A shredder which happened to assemble those words is likewise not intelligent.

This is basic science: measurements arent objects; and measurements have validity criteria which is, at least, the causal properties of the system give rise to those measures.

In the case of ChatGPT no relevant properties give rise to its ouptut. Its sentences are not caused by any intelligence, and aren't valid measures of it.

There is no boiling water. Your digital thermometer is broken.

I agree it's a red herring to focus on output and interactive behavior when discussing this.

If a "shadow prompt" told chatGPT that it writes at a 3rd grade level, we wouldn't argue as much over how smart the bot is.

If it omitted the friendly/helpful/deferential assistant stuff, we'd also argue about it less. Bing's initial defensiveness and aggression made it seem even stupider than the mistakes it was making.

They're honing in on better prompts and other configuration that will make the bot seem smarter. It seems smarter to say "I can't answer that question" than to confidently say something untruthful.

But the underlying computational program (GPT trained on the internet) is the same. If we judge the program's intelligence based on its output, it isn't well defined. The same thing looks intelligent or hilariously unintelligent based on the tokens you (an intelligent person) provide it with.

Or in other words... Suppose we collect all of the system's "intelligent" outputs and disregard the rest. We throw away a lot, the majority of responses, and the resulting set looks impressively smart.

The system appears to demonstrate advanced machine intelligence when restricted to (some?) preimages of this set, even though it acts like a total idiot over other parts of the domain. And it's clear that it takes real knowledge and understanding to solve this boundary problem, so that the calculated image has an "intelligent" shape.

Actually we can determine if the Sun goes around the Earth or the other way around - if we can create an better, more accurate model that have larger predictive power then we can assume this model to be more likely to be correct.

As I understand, this was one initially of the main issues with the new model proposed by Copernicus - it was not more accurate initially.

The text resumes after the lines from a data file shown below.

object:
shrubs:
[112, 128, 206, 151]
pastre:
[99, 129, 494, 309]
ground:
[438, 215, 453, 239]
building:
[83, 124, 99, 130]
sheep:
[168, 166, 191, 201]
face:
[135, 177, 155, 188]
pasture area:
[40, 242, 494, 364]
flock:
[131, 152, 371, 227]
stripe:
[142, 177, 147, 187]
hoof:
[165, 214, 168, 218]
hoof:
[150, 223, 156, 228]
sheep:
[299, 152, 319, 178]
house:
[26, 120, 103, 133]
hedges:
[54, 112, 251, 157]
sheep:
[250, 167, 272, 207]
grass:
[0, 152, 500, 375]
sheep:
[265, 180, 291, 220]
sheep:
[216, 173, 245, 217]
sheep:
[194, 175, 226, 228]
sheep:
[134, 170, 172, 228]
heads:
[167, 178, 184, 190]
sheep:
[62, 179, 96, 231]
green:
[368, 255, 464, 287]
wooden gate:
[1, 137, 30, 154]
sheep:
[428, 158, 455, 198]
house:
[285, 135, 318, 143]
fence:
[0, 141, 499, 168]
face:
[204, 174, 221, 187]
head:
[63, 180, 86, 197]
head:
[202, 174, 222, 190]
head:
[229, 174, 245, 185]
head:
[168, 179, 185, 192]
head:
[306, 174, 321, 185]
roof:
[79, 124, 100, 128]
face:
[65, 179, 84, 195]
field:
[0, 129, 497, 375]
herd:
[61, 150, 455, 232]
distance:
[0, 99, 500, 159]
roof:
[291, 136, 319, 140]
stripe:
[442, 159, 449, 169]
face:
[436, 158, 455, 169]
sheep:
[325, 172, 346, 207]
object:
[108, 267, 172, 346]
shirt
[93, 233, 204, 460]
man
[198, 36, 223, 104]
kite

I don't know, that's Chomsky's claim. If I, again a non-expert, had to take a position on it, it seems far more likely to be true than not. Humans have access to a wide variety of non-language stimuli, and demonstrate signs of intelligence well before they have any functional mastery of language. Even after I "mastered" language, I developed lots of skills that haven't the faintest relation to language, like riding a bike. I'm sure ChatGPT can produce a textual explanation of riding a bike, but neither ChatGPT nor a human who doesn't know how to ride a bike can convert that textual explanation into the act of riding an actual bike. But a human, unlike ChatGPT, could, given a bike, learn to ride it by trying to ride it.
I’d look though at systems like CLIP and Stable Diffusion that are able to map between the language domain and images, as well as music, speech, etc. “Riding a bike” can be seen as a sequence modeling problem too because it is a matter of firing muscle fibers in a certain way and it is a research area to make language-controlled robots that do just that.
I guess the idea is that if I described a static process to an AI, like multiplication, as we have it wired up right now, it wouldn't be able to remember what I told it for years.

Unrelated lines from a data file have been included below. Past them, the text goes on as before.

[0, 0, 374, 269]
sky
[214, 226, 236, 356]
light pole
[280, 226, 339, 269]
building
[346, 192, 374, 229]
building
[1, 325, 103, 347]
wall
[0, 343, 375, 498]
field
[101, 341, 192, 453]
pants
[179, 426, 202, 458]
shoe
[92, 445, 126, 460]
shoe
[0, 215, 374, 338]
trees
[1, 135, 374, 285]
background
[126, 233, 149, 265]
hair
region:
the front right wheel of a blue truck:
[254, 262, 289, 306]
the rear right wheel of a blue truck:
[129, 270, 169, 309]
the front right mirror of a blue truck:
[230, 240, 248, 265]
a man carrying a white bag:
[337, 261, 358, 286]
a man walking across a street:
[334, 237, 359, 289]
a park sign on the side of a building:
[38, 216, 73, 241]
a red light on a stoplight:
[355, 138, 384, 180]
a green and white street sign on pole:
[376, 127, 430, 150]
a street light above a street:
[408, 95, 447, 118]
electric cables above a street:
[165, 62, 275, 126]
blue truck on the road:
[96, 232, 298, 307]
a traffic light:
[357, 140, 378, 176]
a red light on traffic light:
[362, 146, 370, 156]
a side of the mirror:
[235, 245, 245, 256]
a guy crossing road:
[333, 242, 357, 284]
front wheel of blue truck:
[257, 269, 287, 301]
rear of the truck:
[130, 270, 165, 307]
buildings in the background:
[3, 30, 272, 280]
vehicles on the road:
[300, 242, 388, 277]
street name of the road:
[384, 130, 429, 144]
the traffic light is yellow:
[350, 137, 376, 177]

I agree this is true, and that it will be a breakthrough for AI, but it's entirely unclear how far away it is in the time dimension.

In humans this is the process of taking short term memory and converting it to long term memory involves a process called consolidation where the structure of the physical brain changes, I guess this would be tantamount to a reweighting of the neural net. It's generally not a one shot thing, especially as the concepts get more complex and have more parts to learn.

One of the things humans do is forget a lot of unimportant crap so we're not constantly rewriting our brains. Of course there is a the issue of how do we make sure we're training our AI how to learn multiplication and not feeding it a diet of junk food information/fake news too.